Many supporters of the strict punishment regime have tried to justify the actions of Officer Pantaleo. The supporters of the strict punishment regime would be following James Q. Wilson retributivism example because Wilson believed, ‘punishment as a form of deterrence, wants long sentences for repeat offenders no matter what the crime, ridicules most efforts of rehabilitation, demand incapacitation for serious offenders, and urges the construction of more prisons’ (Ferguson 54). By following Wilson’s strong retributivism example, these supporters of the strict punishment regime have tried to justify Pantaleo’s actions by saying not only did Garner resist arrest but he was actually put in a submission hold which led to Garner’s own obesity and asthma causing his death (Shapiro para 12). According to Pantaleo’s attorney, Stuart London, ‘He indicated he never used a chokehold’ (Prokupecz para 2). But, according to the New York City’s Chief Medical Examiner, ‘compression of neck (chokehold), compression of chest, and prone positioning during physical restraint by police’ (Nathan para 2), were the factors that could have only occurred through a choke hold and were the catalyst that caused his other natural problems to kill him. It can be assumed that Garner would not have died if the choke hold was not used. So, under no circumstances was officer Pantaleo supposed to use choke hold, yet he did and evaded his punishment. This demonstrated the beliefs help the strict punishment regime supporters have are also heavily supported by the public because if they were not supported then Officer Pantaleo would certainly have been indicted. By the public siding with the punishment regime and the retributivistism form of justice, the system may take longer and harder to change and not focus on rehabilitation to create a society where ‘the greatest happiness shared among the greatest numbers’ (Ferguson 39). Rather than focusing on how we should enforce the punishment regime and retributivism, we should focus on making punishment regime more rehabilitation focused so then we could actually change people to possibly function in society. We should also take into account the role of punishers and by holding them responsible for their actions to form a more just and fair punishment regime.

This continued acceptance of a strict and unforgiving punishment regime is one of the most important yet unknown problems that American society might be facing today.

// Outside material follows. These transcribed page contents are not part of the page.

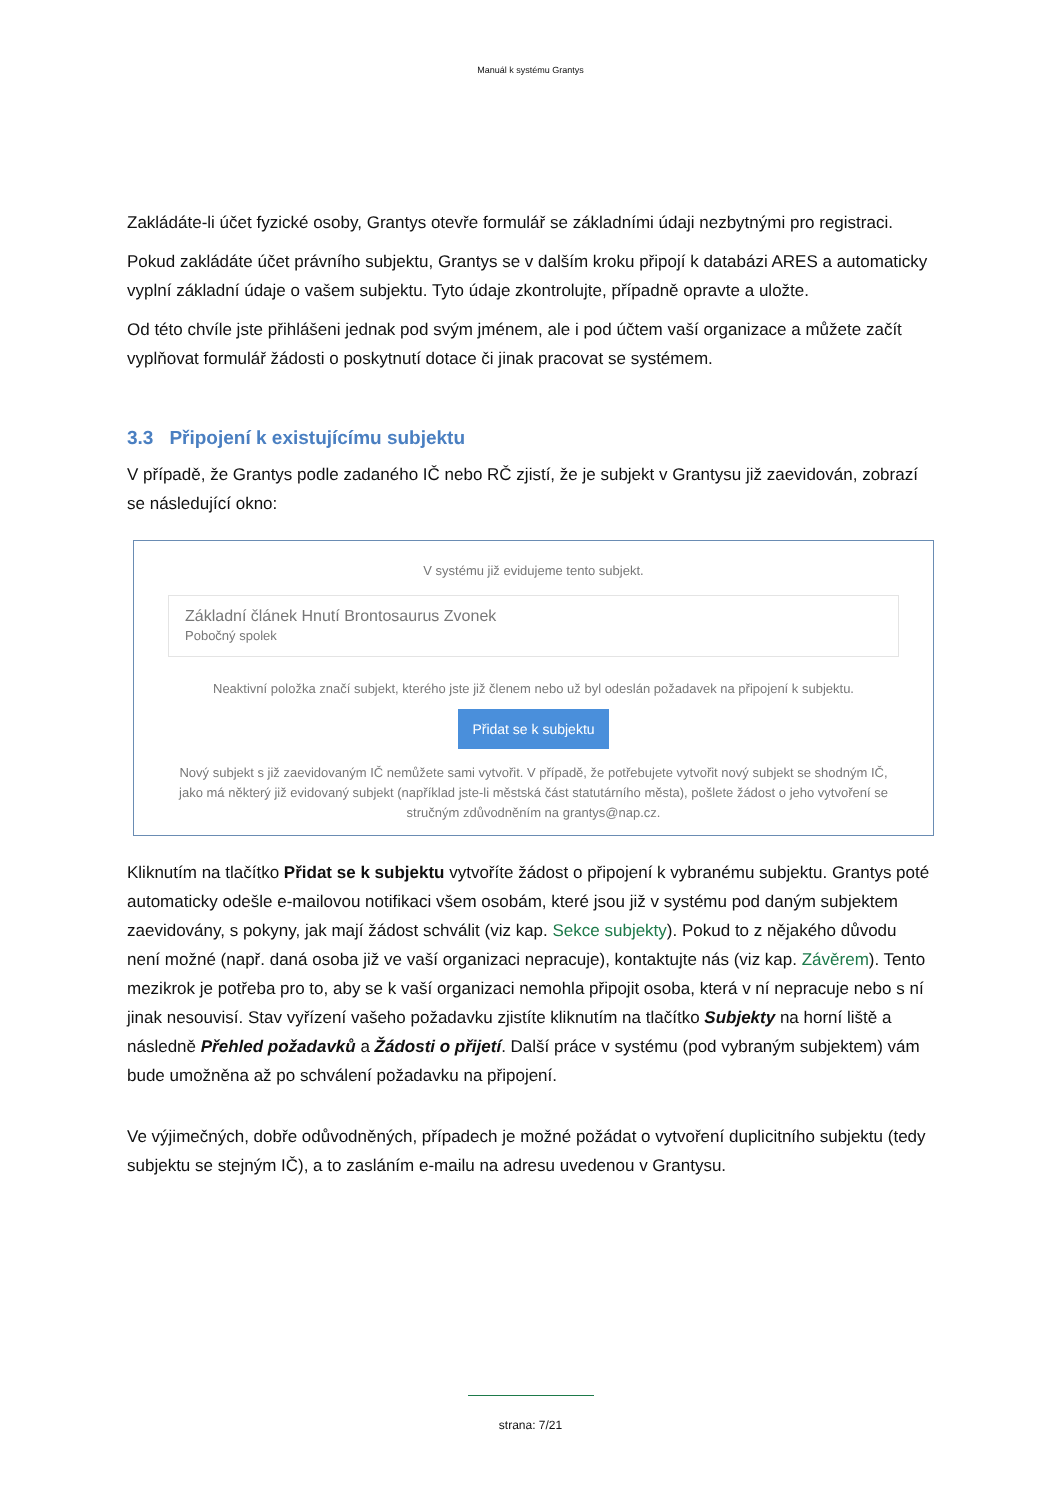Manuál k systému Grantys
Zakládáte-li účet fyzické osoby, Grantys otevře formulář se základními údaji nezbytnými pro registraci.
Pokud zakládáte účet právního subjektu, Grantys se v dalším kroku připojí k databázi ARES a automaticky vyplní základní údaje o vašem subjektu. Tyto údaje zkontrolujte, případně opravte a uložte.
Od této chvíle jste přihlášeni jednak pod svým jménem, ale i pod účtem vaší organizace a můžete začít vyplňovat formulář žádosti o poskytnutí dotace či jinak pracovat se systémem.
3.3 Připojení k existujícímu subjektu
V případě, že Grantys podle zadaného IČ nebo RČ zjistí, že je subjekt v Grantysu již zaevidován, zobrazí se následující okno:
V systému již evidujeme tento subjekt.
Základní článek Hnutí Brontosaurus Zvonek
Pobočný spolek
Neaktivní položka značí subjekt, kterého jste již členem nebo už byl odeslán požadavek na připojení k subjektu.
Přidat se k subjektu
Nový subjekt s již zaevidovaným IČ nemůžete sami vytvořit. V případě, že potřebujete vytvořit nový subjekt se shodným IČ, jako má některý již evidovaný subjekt (například jste-li městská část statutárního města), pošlete žádost o jeho vytvoření se stručným zdůvodněním na grantys@nap.cz.
Kliknutím na tlačítko Přidat se k subjektu vytvoříte žádost o připojení k vybranému subjektu. Grantys poté automaticky odešle e-mailovou notifikaci všem osobám, které jsou již v systému pod daným subjektem zaevidovány, s pokyny, jak mají žádost schválit (viz kap. Sekce subjekty). Pokud to z nějakého důvodu není možné (např. daná osoba již ve vaší organizaci nepracuje), kontaktujte nás (viz kap. Závěrem). Tento mezikrok je potřeba pro to, aby se k vaší organizaci nemohla připojit osoba, která v ní nepracuje nebo s ní jinak nesouvisí. Stav vyřízení vašeho požadavku zjistíte kliknutím na tlačítko Subjekty na horní liště a následně Přehled požadavků a Žádosti o přijetí. Další práce v systému (pod vybraným subjektem) vám bude umožněna až po schválení požadavku na připojení.
Ve výjimečných, dobře odůvodněných, případech je možné požádat o vytvoření duplicitního subjektu (tedy subjektu se stejným IČ), a to zasláním e-mailu na adresu uvedenou v Grantysu.
strana: 7/21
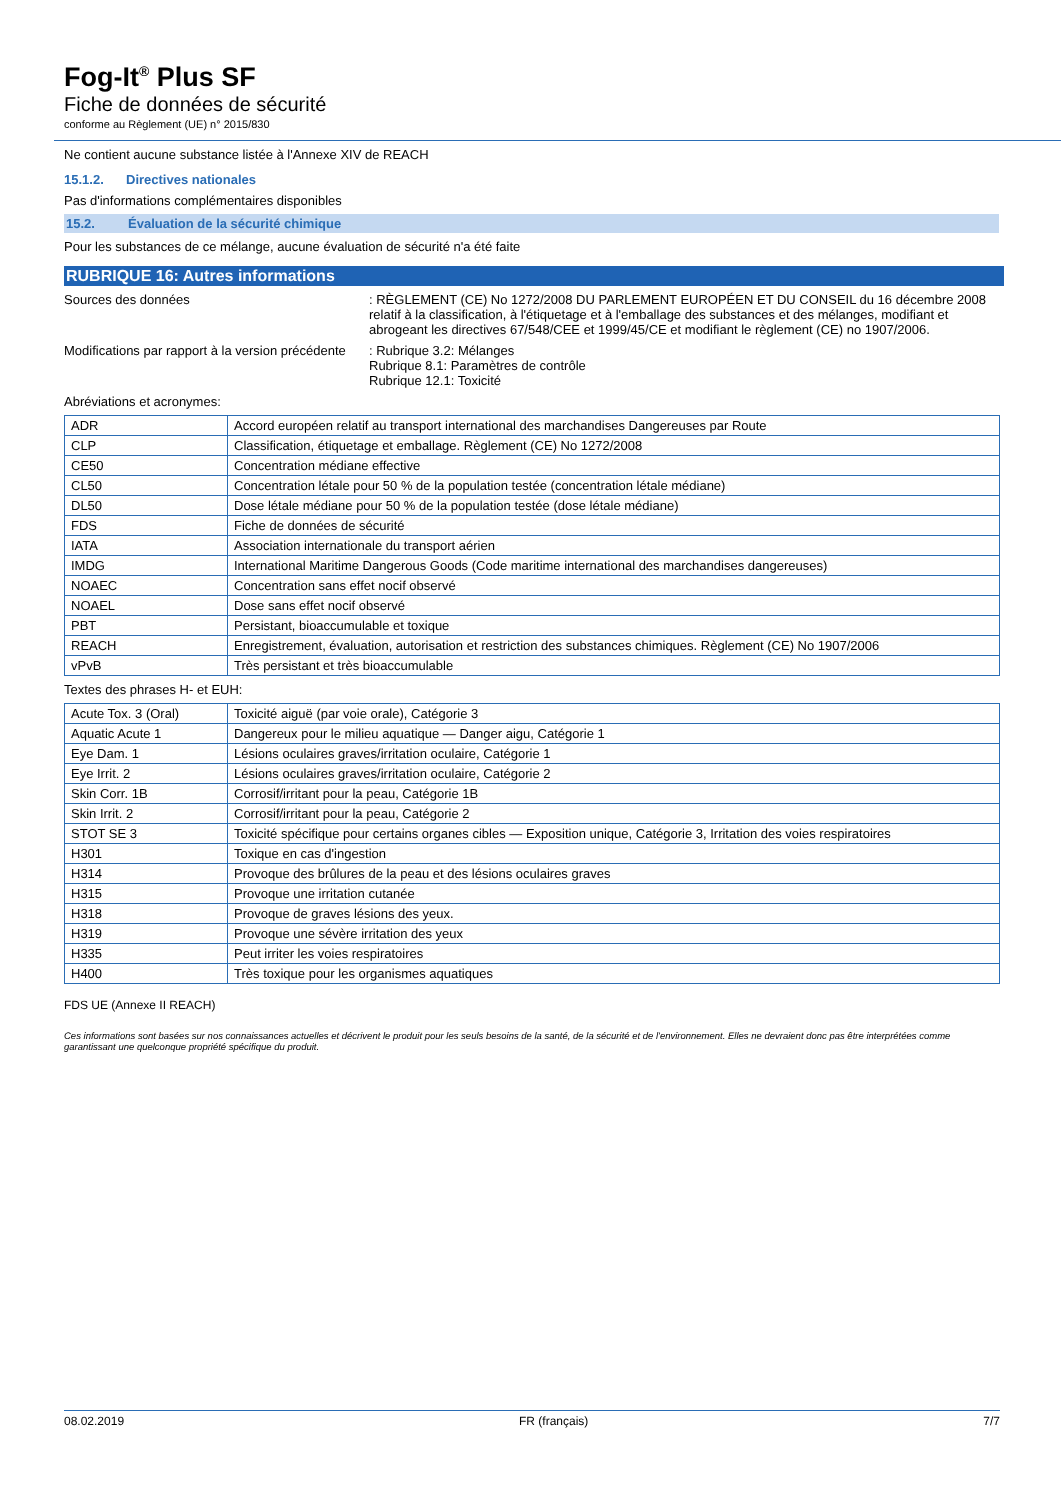Fog-It<sup>®</sup> Plus SF
Fiche de données de sécurité
conforme au Règlement (UE) n° 2015/830
Ne contient aucune substance listée à l'Annexe XIV de REACH
15.1.2. Directives nationales
Pas d'informations complémentaires disponibles
15.2. Évaluation de la sécurité chimique
Pour les substances de ce mélange, aucune évaluation de sécurité n'a été faite
RUBRIQUE 16: Autres informations
Sources des données : RÈGLEMENT (CE) No 1272/2008 DU PARLEMENT EUROPÉEN ET DU CONSEIL du 16 décembre 2008 relatif à la classification, à l'étiquetage et à l'emballage des substances et des mélanges, modifiant et abrogeant les directives 67/548/CEE et 1999/45/CE et modifiant le règlement (CE) no 1907/2006.
Modifications par rapport à la version précédente
: Rubrique 3.2: Mélanges
Rubrique 8.1: Paramètres de contrôle
Rubrique 12.1: Toxicité
Abréviations et acronymes:
| ADR | Accord européen relatif au transport international des marchandises Dangereuses par Route |
| CLP | Classification, étiquetage et emballage. Règlement (CE) No 1272/2008 |
| CE50 | Concentration médiane effective |
| CL50 | Concentration létale pour 50 % de la population testée (concentration létale médiane) |
| DL50 | Dose létale médiane pour 50 % de la population testée (dose létale médiane) |
| FDS | Fiche de données de sécurité |
| IATA | Association internationale du transport aérien |
| IMDG | International Maritime Dangerous Goods (Code maritime international des marchandises dangereuses) |
| NOAEC | Concentration sans effet nocif observé |
| NOAEL | Dose sans effet nocif observé |
| PBT | Persistant, bioaccumulable et toxique |
| REACH | Enregistrement, évaluation, autorisation et restriction des substances chimiques. Règlement (CE) No 1907/2006 |
| vPvB | Très persistant et très bioaccumulable |
Textes des phrases H- et EUH:
| Acute Tox. 3 (Oral) | Toxicité aiguë (par voie orale), Catégorie 3 |
| Aquatic Acute 1 | Dangereux pour le milieu aquatique — Danger aigu, Catégorie 1 |
| Eye Dam. 1 | Lésions oculaires graves/irritation oculaire, Catégorie 1 |
| Eye Irrit. 2 | Lésions oculaires graves/irritation oculaire, Catégorie 2 |
| Skin Corr. 1B | Corrosif/irritant pour la peau, Catégorie 1B |
| Skin Irrit. 2 | Corrosif/irritant pour la peau, Catégorie 2 |
| STOT SE 3 | Toxicité spécifique pour certains organes cibles — Exposition unique, Catégorie 3, Irritation des voies respiratoires |
| H301 | Toxique en cas d'ingestion |
| H314 | Provoque des brûlures de la peau et des lésions oculaires graves |
| H315 | Provoque une irritation cutanée |
| H318 | Provoque de graves lésions des yeux. |
| H319 | Provoque une sévère irritation des yeux |
| H335 | Peut irriter les voies respiratoires |
| H400 | Très toxique pour les organismes aquatiques |
FDS UE (Annexe II REACH)
Ces informations sont basées sur nos connaissances actuelles et décrivent le produit pour les seuls besoins de la santé, de la sécurité et de l'environnement. Elles ne devraient donc pas être interprétées comme garantissant une quelconque propriété spécifique du produit.
08.02.2019 FR (français) 7/7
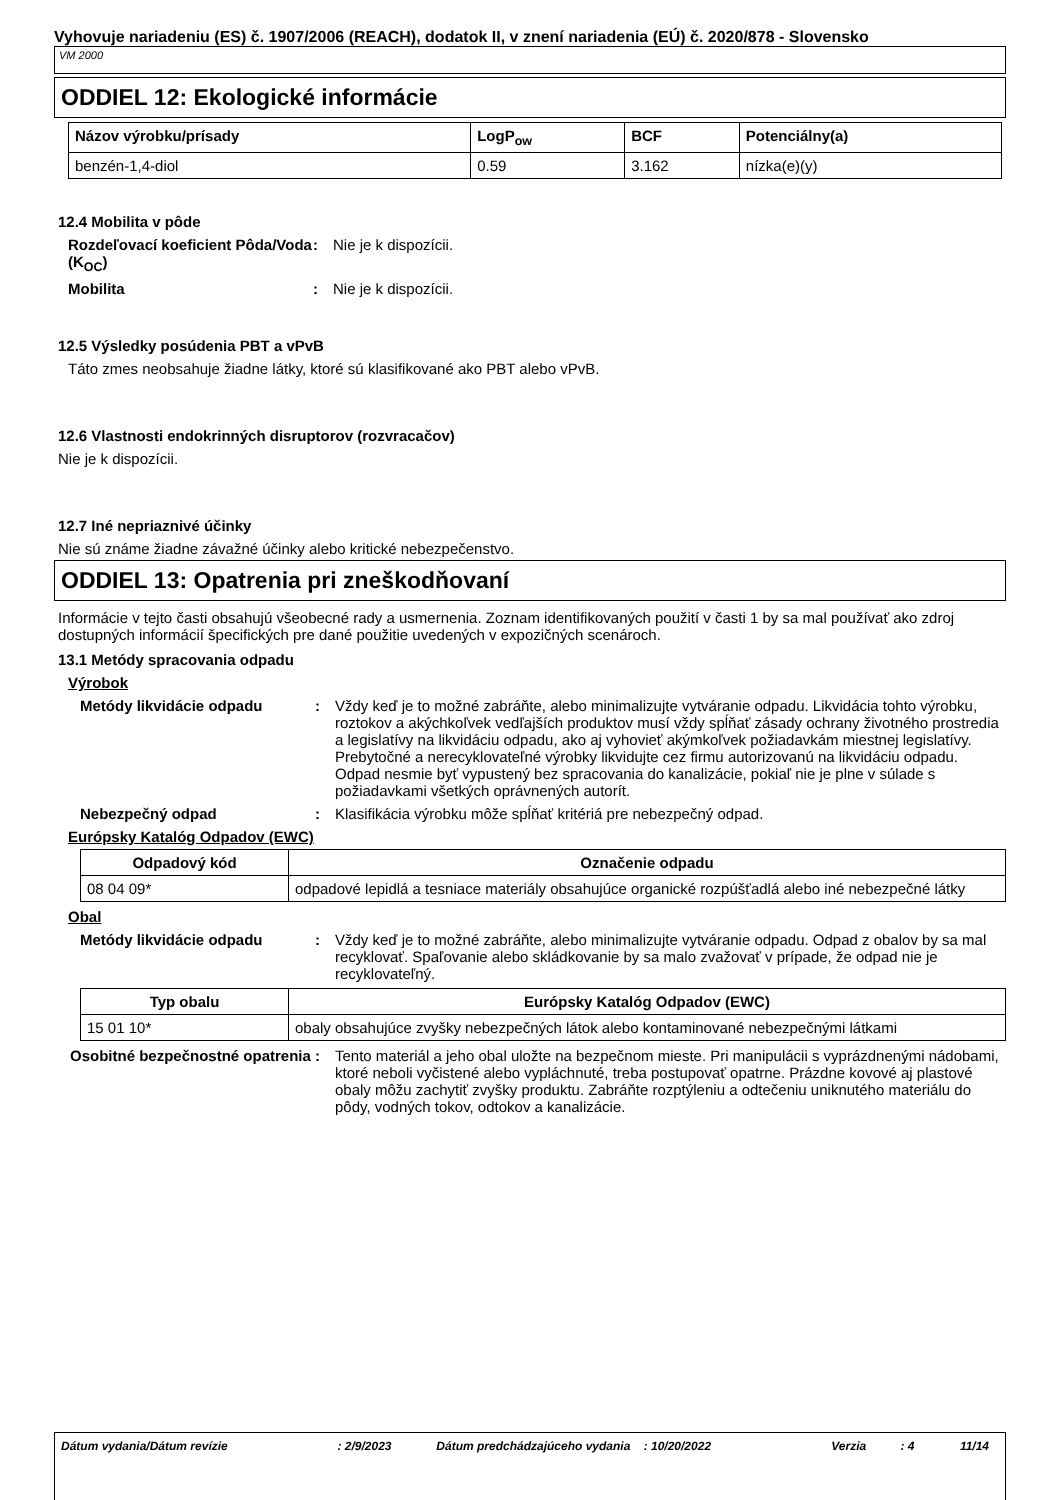Vyhovuje nariadeniu (ES) č. 1907/2006 (REACH), dodatok II, v znení nariadenia (EÚ) č. 2020/878 - Slovensko
VM 2000
ODDIEL 12: Ekologické informácie
| Názov výrobku/prísady | LogP<sub>ow</sub> | BCF | Potenciálny(a) |
| --- | --- | --- | --- |
| benzén-1,4-diol | 0.59 | 3.162 | nízka(e)(y) |
12.4 Mobilita v pôde
Rozdeľovací koeficient Pôda/Voda (K<sub>OC</sub>)
: Nie je k dispozícii.
Mobilita : Nie je k dispozícii.
12.5 Výsledky posúdenia PBT a vPvB
Táto zmes neobsahuje žiadne látky, ktoré sú klasifikované ako PBT alebo vPvB.
12.6 Vlastnosti endokrinných disruptorov (rozvracačov)
Nie je k dispozícii.
12.7 Iné nepriaznivé účinky
Nie sú známe žiadne závažné účinky alebo kritické nebezpečenstvo.
ODDIEL 13: Opatrenia pri zneškodňovaní
Informácie v tejto časti obsahujú všeobecné rady a usmernenia. Zoznam identifikovaných použití v časti 1 by sa mal používať ako zdroj dostupných informácií špecifických pre dané použitie uvedených v expozičných scenároch.
13.1 Metódy spracovania odpadu
Výrobok
Metódy likvidácie odpadu : Vždy keď je to možné zabráňte, alebo minimalizujte vytváranie odpadu. Likvidácia tohto výrobku, roztokov a akýchkoľvek vedľajších produktov musí vždy spĺňať zásady ochrany životného prostredia a legislatívy na likvidáciu odpadu, ako aj vyhovieť akýmkoľvek požiadavkám miestnej legislatívy. Prebytočné a nerecyklovateľné výrobky likvidujte cez firmu autorizovanú na likvidáciu odpadu. Odpad nesmie byť vypustený bez spracovania do kanalizácie, pokiaľ nie je plne v súlade s požiadavkami všetkých oprávnených autorít.
Nebezpečný odpad : Klasifikácia výrobku môže spĺňať kritériá pre nebezpečný odpad.
Európsky Katalóg Odpadov (EWC)
| Odpadový kód | Označenie odpadu |
| --- | --- |
| 08 04 09* | odpadové lepidlá a tesniace materiály obsahujúce organické rozpúšťadlá alebo iné nebezpečné látky |
Obal
Metódy likvidácie odpadu : Vždy keď je to možné zabráňte, alebo minimalizujte vytváranie odpadu. Odpad z obalov by sa mal recyklovať. Spaľovanie alebo skládkovanie by sa malo zvažovať v prípade, že odpad nie je recyklovateľný.
| Typ obalu | Európsky Katalóg Odpadov (EWC) |
| --- | --- |
| 15 01 10* | obaly obsahujúce zvyšky nebezpečných látok alebo kontaminované nebezpečnými látkami |
Osobitné bezpečnostné opatrenia
: Tento materiál a jeho obal uložte na bezpečnom mieste. Pri manipulácii s vyprázdnenými nádobami, ktoré neboli vyčistené alebo vypláchnuté, treba postupovať opatrne. Prázdne kovové aj plastové obaly môžu zachytiť zvyšky produktu. Zabráňte rozptýleniu a odtečeniu uniknutého materiálu do pôdy, vodných tokov, odtokov a kanalizácie.
Dátum vydania/Dátum revízie : 2/9/2023 Dátum predchádzajúceho vydania
: 10/20/2022 Verzia : 4 11/14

This continued acceptance of this strict punishment regime and the injustices that come along with it will make our society more focused on making punishment more retributivisitism than on rehabilitation. Not only that, but we as a society will continue to stigmatize the punished as just lesser beings and therefore lose our humanity and compassion that makes us the human beings we are. The steps on dismantling this strict punishment regime is making each job in the punishment regime more accountable for their actions so there is not a distribution of responsibility. By taking responsibility in each role has in the punishment regime then one can possibly feel a sense of responsibility that each one has in making this a morally just society where the law can be possibly better interpreted for more proportional punishment. Not only does the system have to change but, we as a society need to stop being so oblivious or ignorant to this strict punishment regime by allowing its injustice to continue. We as human beings have a moral responsibility to try to regulate this punishment system so that it can represent the true and just society we can possibly be (Ferguson 16). With all of these factors working together then can we truly possible bring change. As Napoleon Bonaparte once said, ‘The world suffers not because of the violence of bad people, but because of the silence of good people.’